We cannot appreciate why CAD has been appreciating against USD as Bank of Canada’s has decided to maintain status quo in its monetary policy, overnight rates are kept unchanged at 0.50% which is in line with forecasts.

The central bank raised a caution that the forest fires in Alberta will cost the country approx. 1.25% points (annualised) of GDP in Q2. Of course the medium to long term effects of such a wild fire “shock” is positive.

The BoC assumes that, as it expects GDP to recover in Q3 as oil production rises and the reconstruction efforts will start.

Otherwise the central bank is of the view that everything is developing as expected in April’s monetary policy report.

Inflation is close to target and as stated in previous statements “the current stance of monetary policy is still appropriate”.

On the backdrop of this assessment, it would therefore have been difficult to understand had the BoC sent out new dovish signals as some seem to have expected. The next monetary policy report with the new BoC forecasts is not due until July.

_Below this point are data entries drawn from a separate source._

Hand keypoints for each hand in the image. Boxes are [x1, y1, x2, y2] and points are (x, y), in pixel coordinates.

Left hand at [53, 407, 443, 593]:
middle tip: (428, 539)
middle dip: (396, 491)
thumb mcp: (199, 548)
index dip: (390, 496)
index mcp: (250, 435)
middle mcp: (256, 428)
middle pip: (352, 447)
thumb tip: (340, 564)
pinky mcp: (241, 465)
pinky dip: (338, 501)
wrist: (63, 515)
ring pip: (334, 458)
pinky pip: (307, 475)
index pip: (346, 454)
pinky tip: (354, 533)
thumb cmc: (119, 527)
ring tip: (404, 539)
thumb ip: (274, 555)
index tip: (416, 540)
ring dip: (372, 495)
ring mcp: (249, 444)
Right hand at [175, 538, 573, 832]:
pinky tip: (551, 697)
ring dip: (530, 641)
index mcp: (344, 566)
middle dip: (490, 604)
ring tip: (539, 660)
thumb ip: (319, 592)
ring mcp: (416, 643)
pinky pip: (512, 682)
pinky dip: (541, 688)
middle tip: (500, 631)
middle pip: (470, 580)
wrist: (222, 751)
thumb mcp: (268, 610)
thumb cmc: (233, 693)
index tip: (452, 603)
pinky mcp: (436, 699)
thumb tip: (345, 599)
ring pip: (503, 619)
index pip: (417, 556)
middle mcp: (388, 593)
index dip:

That means in our opinion, the BoC can sit back and observe what the Fed will signal or do over the coming weeks as long as CAD does not appreciate too notably. That is unlikely if the rate hike expectations for the Fed Funds continue to rise (see above).

And CAD is unable to benefit from a rising oil price to the extent it suffers when the oil price falls. One way or the other there is not a lot pointing towards a notably stronger CAD short term.